= Sustainable Neighborhoods =

Civic organization based in Austin, Texas

Sustainable Neighborhoods of North Central Austin is a civic organization based in the north central part of Austin, Texas. SN's mission is to ensure that redevelopment occurring on commercial arterials in North Central Austin is neighborhood-friendly.

==History==

According to the group's website, Sustainable Neighborhoods was founded in November 2007 by members of the VMU and land use teams of four North Central Austin neighborhood associations: Allandale, Crestview, North Shoal Creek, and Wooten. In 2009, members of the Highland Neighborhood Association also joined the organization.
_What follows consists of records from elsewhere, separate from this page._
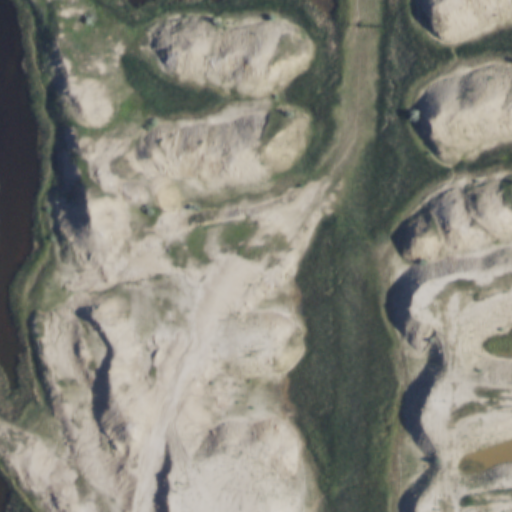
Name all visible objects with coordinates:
quarry: (256, 255)
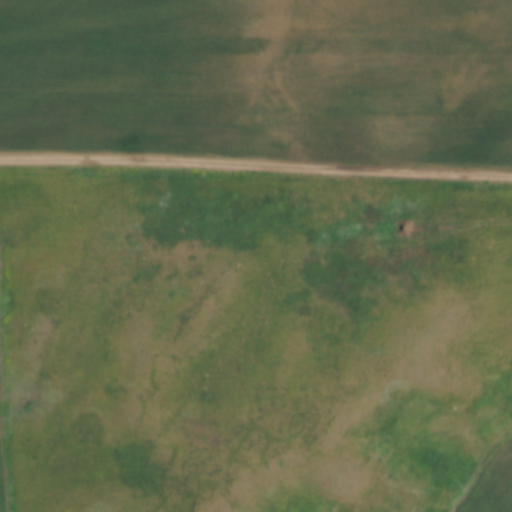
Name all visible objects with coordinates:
road: (256, 173)
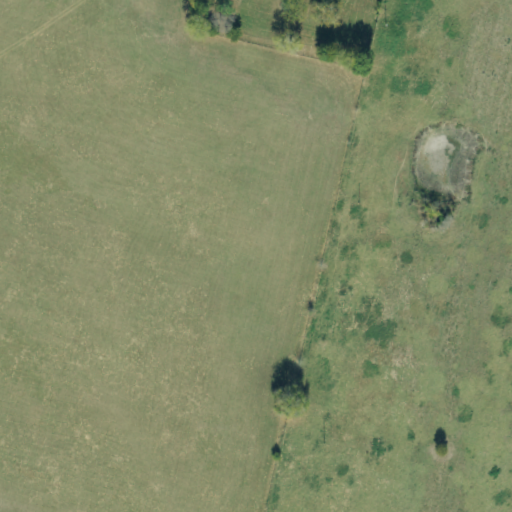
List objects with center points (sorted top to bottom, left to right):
road: (41, 27)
SN has hosted meetings with City of Austin policymakers to discuss planning of Burnet Rd, Lamar Blvd, Anderson Ln and Airport Blvd. Guests have included Council Member Chris Riley, Planning Commissioner Kathie Tovo, UT faculty, planners from the City of Austin and CapMetro, architects and developers.
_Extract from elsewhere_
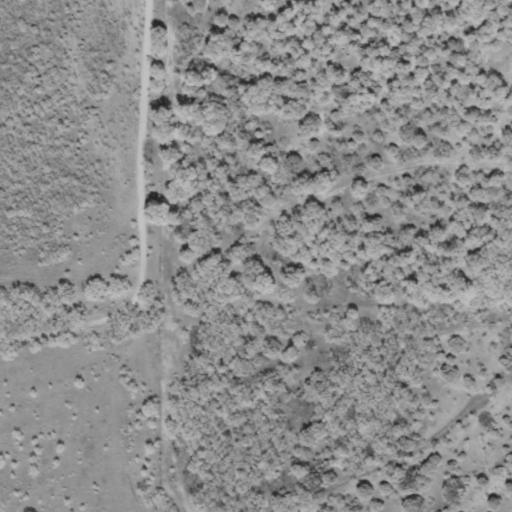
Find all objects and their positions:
road: (137, 168)
road: (254, 259)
In April 2009, SN with six area neighborhood associations organized an Austin City Council candidate forum that focused on transit corridor planning issues, including minimum requirements for outdoor features.

==Neighborhood Centers==
SN has identified eight "neighborhood centers" in North Central Austin, based on their mixed use zoning and proximity to planned or potential transit stations. These are: Burnet-Anderson, Burnet Farmer's Market, Burnet-2222, Burnet-North Loop, Lamar-Anderson, Crestview Station, Lamar-2222, Highland Mall. Six of these districts have Vertical Mixed Use (VMU) zoning. SN is seeking minimum standards for public open space in VMU districts similar to that called for with transit-oriented development (TOD) zoning.

SN in 2009 identified the Crestview-Highland segment of CapMetro's Rails with Trails project as its "Project of the Year".

==Activities==
SN in October 2010 organized a tree-planting at Lamar Middle School, implementing a part of the school's Safe Routes to School plan.

In 2012, SN has cooperated with CapMetro in planting tree seedlings in plastic buckets near bus stops.